A lei sagrada de Jesus Cristo governa nossa civilização, mas não a penetra. Eles dizem que a escravidão desapareceu. Isso é incorreto. Ela ainda existe, mas agora pesa especialmente sobre a mulher e se chama prostituição.
Em cidades pequenas, uma mulher desafortunada parece estar completamente nua diante do sarcasmo e da curiosidade de todos. Os maliciosos têm uma obscura felicidade (…) E algumas pessoas são maldosas pela simples necessidade de falar.
Ensine aos ignorantes tanto quanto puder; a sociedade é culpada por não prover educação universal gratuita, e deve responder pela escuridão que produz. Se uma alma é deixada na escuridão, pecados serão cometidos. E a responsabilidade não é de quem comete o pecado, mas daqueles que causam a escuridão.
Ser perverso não garante prosperidade.
Por se tratar de uma adaptação, a obra recebe nuances de Walcyr Carrasco, conhecido por seu trabalho como dramaturgo, escritor e jornalista. Deste modo, a obra acaba por ser ajustada para novos tipos de leitores e ao mesmo tempo se torna bastante condensada se comparada à versão original. A obra é, na opinião de 10 em cada 10 leitores, um dos maiores best-sellers da história da literatura mundial.

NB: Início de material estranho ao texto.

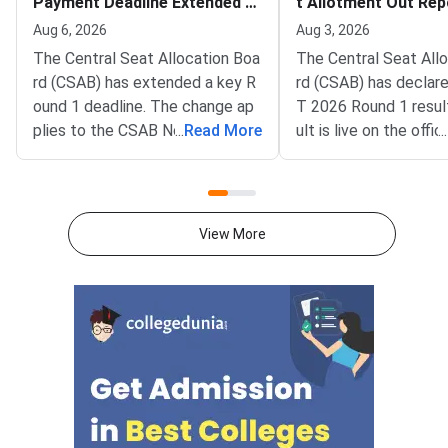
Payment Deadline Extended to
t Allotment Out Rep
August 6
adline August 5
Aug 6, 2026
Aug 3, 2026
The Central Seat Allocation Boa
The Central Seat All
rd (CSAB) has extended a key R
rd (CSAB) has declar
ound 1 deadline. The change ap
T 2026 Round 1 resul
plies to the CSAB North Eastern
...
Read More
ult is live on the offic
...
States and Union Territories (NE
csab.nic.in. Allotted 
UT) 2026 counselling. It covers
must complete online
the seat acceptance fee payme
by August 5, 2026.T
nt and the willingness submissio
unselling covers vaca
View More
n step. The new last date is Aug
r North Eastern state
ust 6, 2026, at 5:00 PM. Candida
Territories. These sea
tes must complete both steps
on the official portal at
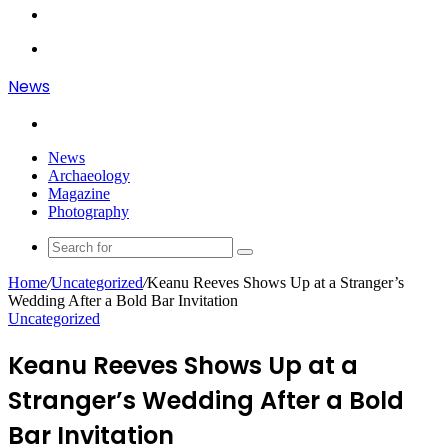
Article
Log
In
Menu
News
Search
for
News
Archaeology
Magazine
Photography
Search
for
Home
/
Uncategorized
/
Keanu Reeves Shows Up at a Stranger’s
Wedding After a Bold Bar Invitation
Uncategorized
Keanu Reeves Shows Up at a
Stranger’s Wedding After a Bold
Bar Invitation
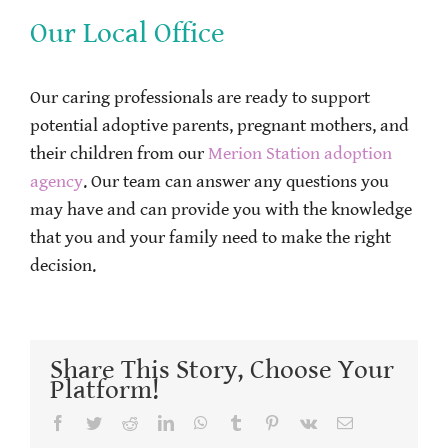
Our Local Office
Our caring professionals are ready to support
potential adoptive parents, pregnant mothers, and
their children from our
Merion Station adoption
agency
. Our team can answer any questions you
may have and can provide you with the knowledge
that you and your family need to make the right
decision.
Share This Story, Choose Your
Platform!
Facebook
Twitter
Reddit
LinkedIn
WhatsApp
Tumblr
Pinterest
Vk
Email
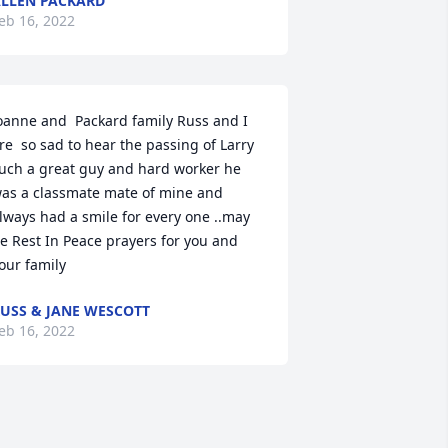
LLEN PACKARD
eb 16, 2022
oanne and  Packard family Russ and I 
re  so sad to hear the passing of Larry 
uch a great guy and hard worker he 
as a classmate mate of mine and 
lways had a smile for every one ..may 
e Rest In Peace prayers for you and 
our family 
USS & JANE WESCOTT
eb 16, 2022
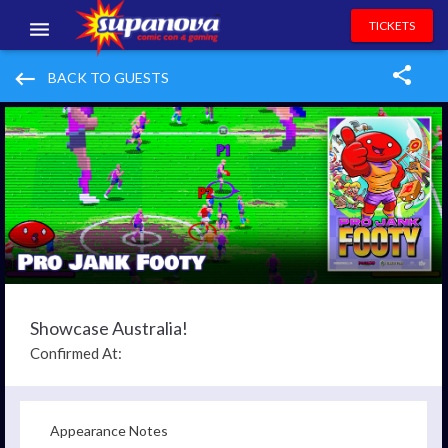
TICKETS
EVENTS
keyboard_backspace
BACK TO GUESTS
EXHIBITORS
VOLUNTEERS
NEWS & ENTERTAINMENT
CONTACT US
Showcase Australia!
Confirmed At:
Appearance Notes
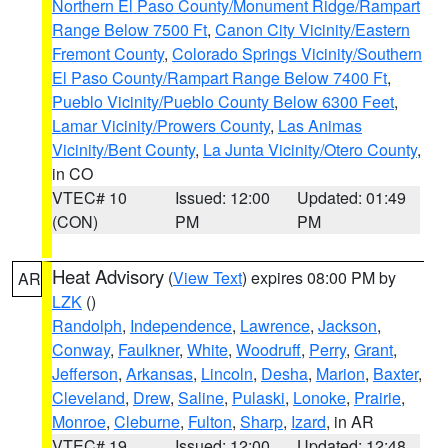
Northern El Paso County/Monument Ridge/Rampart
Range Below 7500 Ft
,
Canon City Vicinity/Eastern
Fremont County
,
Colorado Springs Vicinity/Southern
El Paso County/Rampart Range Below 7400 Ft
,
Pueblo Vicinity/Pueblo County Below 6300 Feet
,
Lamar Vicinity/Prowers County
,
Las Animas
Vicinity/Bent County
,
La Junta Vicinity/Otero County
,
in CO
VTEC# 10
Issued: 12:00
Updated: 01:49
(CON)
PM
PM
Heat Advisory
(
View Text
) expires 08:00 PM by
AR
LZK
()
Randolph
,
Independence
,
Lawrence
,
Jackson
,
Conway
,
Faulkner
,
White
,
Woodruff
,
Perry
,
Grant
,
Jefferson
,
Arkansas
,
Lincoln
,
Desha
,
Marion
,
Baxter
,
Cleveland
,
Drew
,
Saline
,
Pulaski
,
Lonoke
,
Prairie
,
Monroe
,
Cleburne
,
Fulton
,
Sharp
,
Izard
, in AR
VTEC# 19
Issued: 12:00
Updated: 12:48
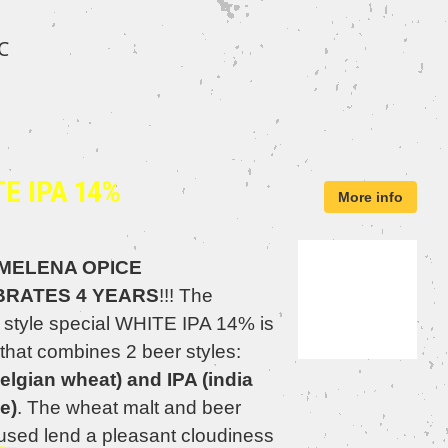
℃
E IPA 14%
More info
MELENA OPICE
BRATES 4 YEARS
!!! The
 style special WHITE IPA 14% is
that combines 2 beer styles:
elgian wheat) and IPA (india
e)
. The wheat malt and beer
 used lend a pleasant cloudiness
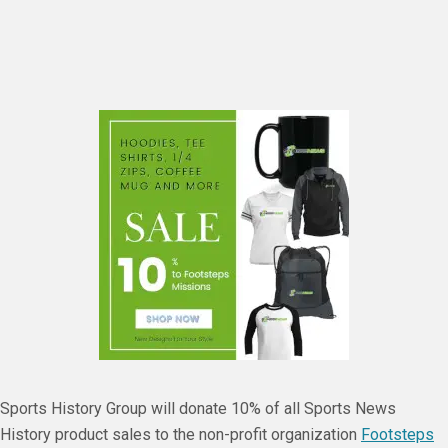
Sports History Group will donate 10% of all Sports News
History product sales to the non-profit organization
Footsteps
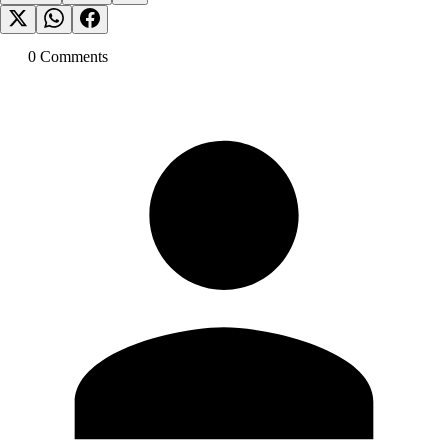
0
Comment
s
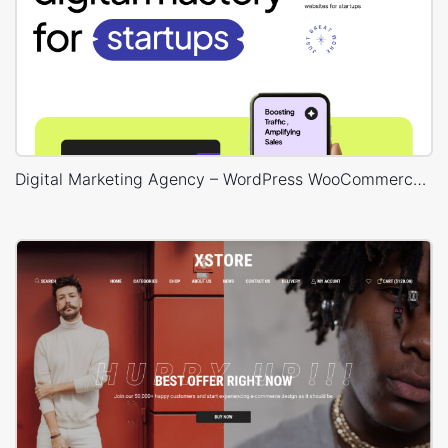
Digital Marketing Agency – WordPress WooCommerce Theme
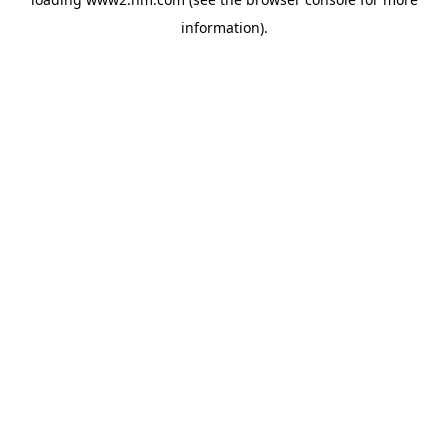
information)
.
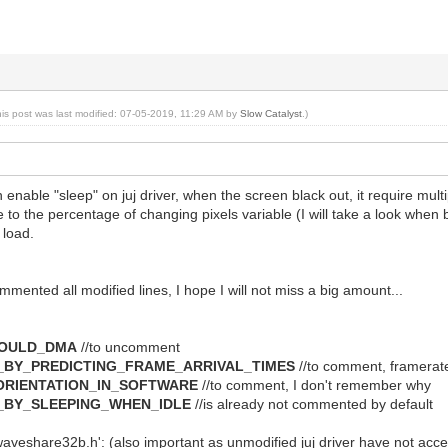
his post was last modified: 07-05-2019, 11:29 AM by
Slow Catalyst
.)
 enable "sleep" on juj driver, when the screen black out, it require mul
to the percentage of changing pixels variable (I will take a look when b
 load.
mmented all modified lines, I hope I will not miss a big amount...
HOULD_DMA
//to uncomment
_BY_PREDICTING_FRAME_ARRIVAL_TIMES
//to comment, framerate
_ORIENTATION_IN_SOFTWARE
//to comment, I don't remember why
_BY_SLEEPING_WHEN_IDLE
//is already not commented by default
waveshare32b.h': (also important as unmodified juj driver have not acc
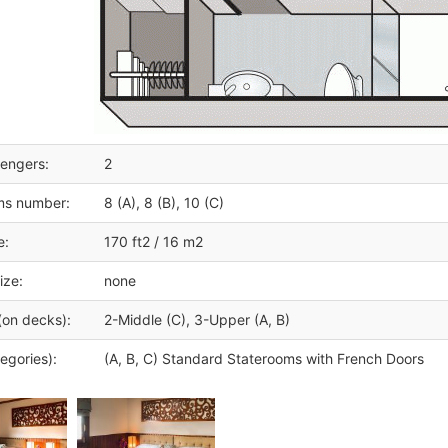
engers:
2
ms number:
8 (A), 8 (B), 10 (C)
e:
170 ft2 / 16 m2
ize:
none
(on decks):
2-Middle (C), 3-Upper (A, B)
egories):
(A, B, C) Standard Staterooms with French Doors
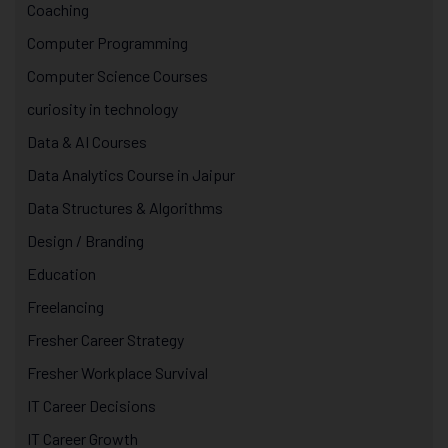
Coaching
Computer Programming
Computer Science Courses
curiosity in technology
Data & AI Courses
Data Analytics Course in Jaipur
Data Structures & Algorithms
Design / Branding
Education
Freelancing
Fresher Career Strategy
Fresher Workplace Survival
IT Career Decisions
IT Career Growth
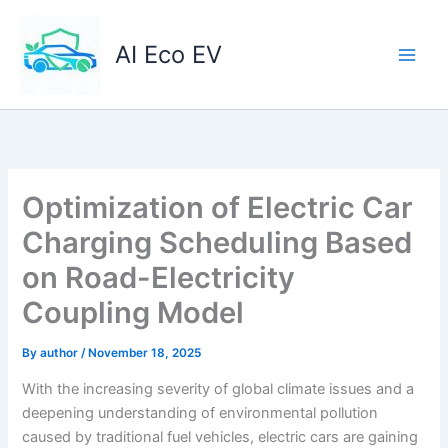
Skip
to
AI Eco EV
content
Optimization of Electric Car
Charging Scheduling Based
on Road-Electricity
Coupling Model
By
author
/
November 18, 2025
With the increasing severity of global climate issues and a
deepening understanding of environmental pollution
caused by traditional fuel vehicles, electric cars are gaining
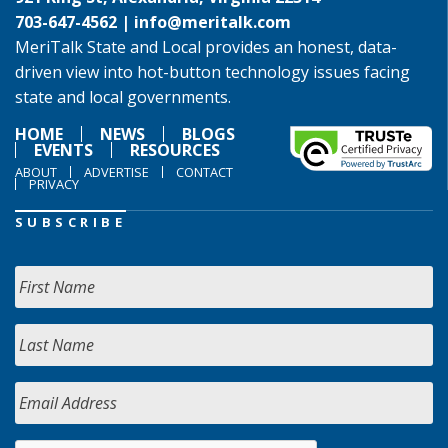
703-647-4562 |
info@meritalk.com
MeriTalk State and Local provides an honest, data-
driven view into hot-button technology issues facing
state and local governments.
HOME
NEWS
BLOGS
EVENTS
RESOURCES
ABOUT
ADVERTISE
CONTACT
PRIVACY
SUBSCRIBE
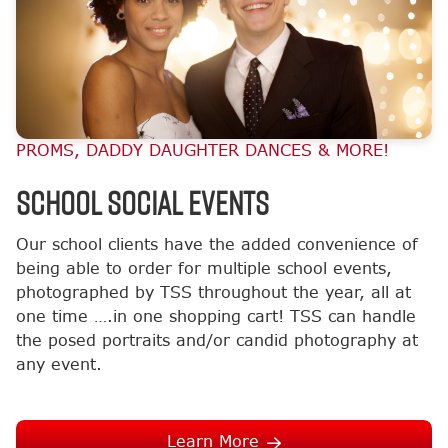
PROMS, DADDY DAUGHTER DANCES & MORE!
School Social Events
Our school clients have the added convenience of
being able to order for multiple school events,
photographed by TSS throughout the year, all at
one time ….in one shopping cart! TSS can handle
the posed portraits and/or candid photography at
any event.
Learn More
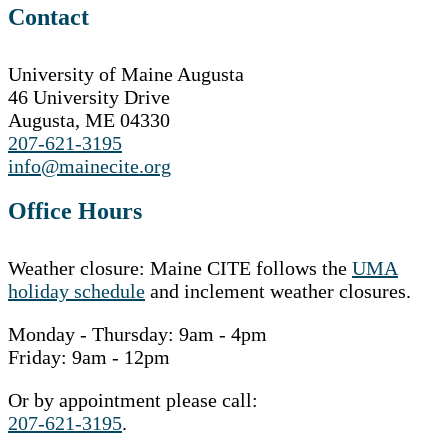
Contact
University of Maine Augusta
46 University Drive
Augusta, ME 04330
207-621-3195
info@mainecite.org
Office Hours
Weather closure: Maine CITE follows the
UMA
holiday schedule
and inclement weather closures.
Monday - Thursday: 9am - 4pm
Friday: 9am - 12pm
Or by appointment please call:
207-621-3195
.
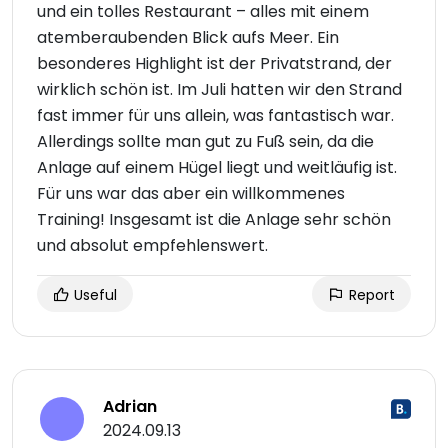
und ein tolles Restaurant – alles mit einem
atemberaubenden Blick aufs Meer. Ein
besonderes Highlight ist der Privatstrand, der
wirklich schön ist. Im Juli hatten wir den Strand
fast immer für uns allein, was fantastisch war.
Allerdings sollte man gut zu Fuß sein, da die
Anlage auf einem Hügel liegt und weitläufig ist.
Für uns war das aber ein willkommenes
Training! Insgesamt ist die Anlage sehr schön
und absolut empfehlenswert.
Useful
Report
Adrian
2024.09.13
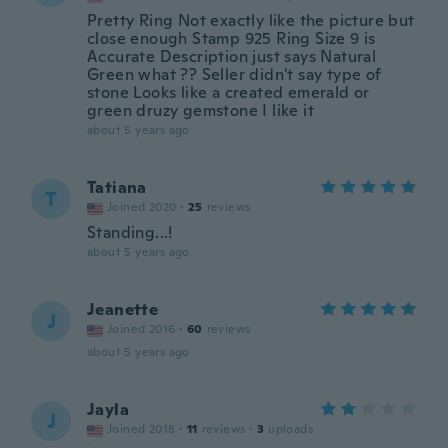
Pretty Ring Not exactly like the picture but
close enough Stamp 925 Ring Size 9 is
Accurate Description just says Natural
Green what ?? Seller didn't say type of
stone Looks like a created emerald or
green druzy gemstone I like it
about 5 years ago
Tatiana
T
Joined 2020
·
25
reviews
Standing...!
about 5 years ago
Jeanette
J
Joined 2016
·
60
reviews
about 5 years ago
Jayla
J
Joined 2018
·
11
reviews
·
3
uploads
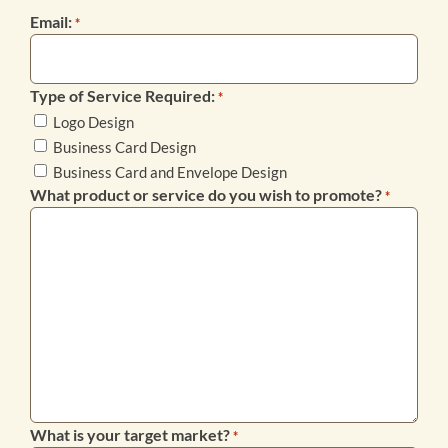
Email:
*
Type of Service Required:
*
Logo Design
Business Card Design
Business Card and Envelope Design
What product or service do you wish to promote?
*
What is your target market?
*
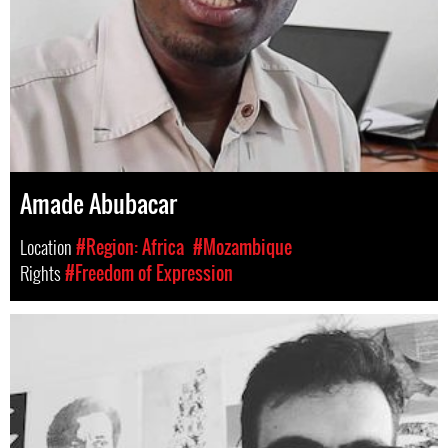
Amade Abubacar
Location
#Region: Africa
#Mozambique
Rights
#Freedom of Expression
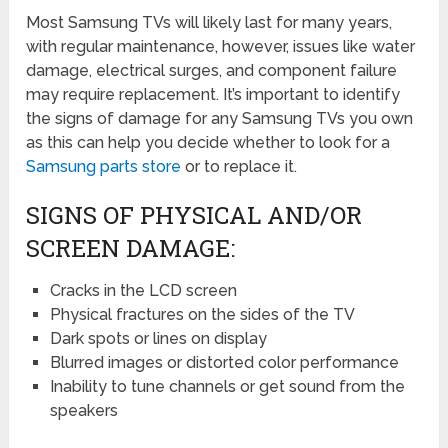
Most Samsung TVs will likely last for many years,
with regular maintenance, however, issues like water
damage, electrical surges, and component failure
may require replacement. It’s important to identify
the signs of damage for any Samsung TVs you own
as this can help you decide whether to look for a
Samsung parts store
or to replace it.
SIGNS OF PHYSICAL AND/OR
SCREEN DAMAGE:
Cracks in the LCD screen
Physical fractures on the sides of the TV
Dark spots or lines on display
Blurred images or distorted color performance
Inability to tune channels or get sound from the
speakers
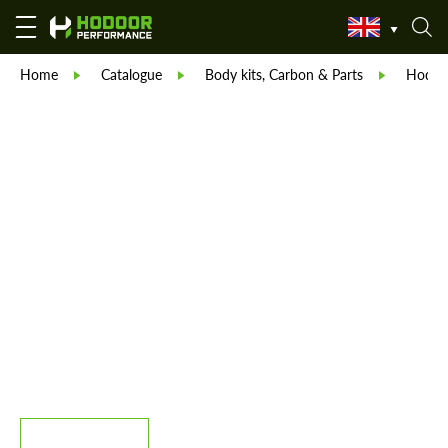
Home
Catalogue
Body kits, Carbon & Parts
Hodoor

Ao final, Walcyr Carrasco explica porque gosta tanto desta obra:
O romance Os Miseráveis sempre me fascinou. Escrito no século XIX fala da injustiça social. Mas resiste até hoje! Quantas pessoas como o ex-condenado Jean Valjean, o menino de rua Gavroche, e Cosette, a órfã, não estão ao nosso lado? Se lermos os jornais, encontraremos muitas histórias parecidas com as das personagens. Poucos livros conseguem dar um panorama tão arrebatador. Mostra a época histórica. Emociona. E faz pensar sobre temas importantes. Esta é uma adaptação, com a história completa. Espero que um dia todos vocês possam se debruçar sobre o romance original e conviver com a profunda meditação que o autor faz sobre a vida e a condição humana. Muitas adaptações para cinema foram feitas a partir do romance. Nos últimos anos, um dos musicais de maior sucesso nos palcos de todo o mundo, Os Miseráveis, também baseia-se no livro. Fico especialmente emocionado com a personagem principal, Jean Valjean. No início um homem rancoroso, ele é transformado por um gesto de amor ao próximo. A generosidade ilumina seu coração. Redescobre os valores éticos e cria uma nova consciência. Sua vida passa, então, a ser reflexo dessa consciência. A capacidade de alguém mudar através do amor é tocante. Fica a mensagem. Todo mundo pode tornar o mundo melhor. Basta querer. Amar o próximo, eis a questão.
Victor Hugo nasceu em 26 de fevereiro de 1802 e faleceu em 1885, na França. É considerado o principal nome do romantismo francês, e escreveu muitos poemas e romances lembrados até hoje. Entre eles, O Corcunda de Notre Dame e Os Trabalhadores do Mar. A obra de Victor Hugo supera seu tempo. Retrata com profundidade a condição humana e todos os níveis da sociedade, dos nobres aos excluídos. Suas personagens possuem vida própria, pois são capazes de denunciar a miséria, a falta de justiça e a necessidade de construir um mundo melhor.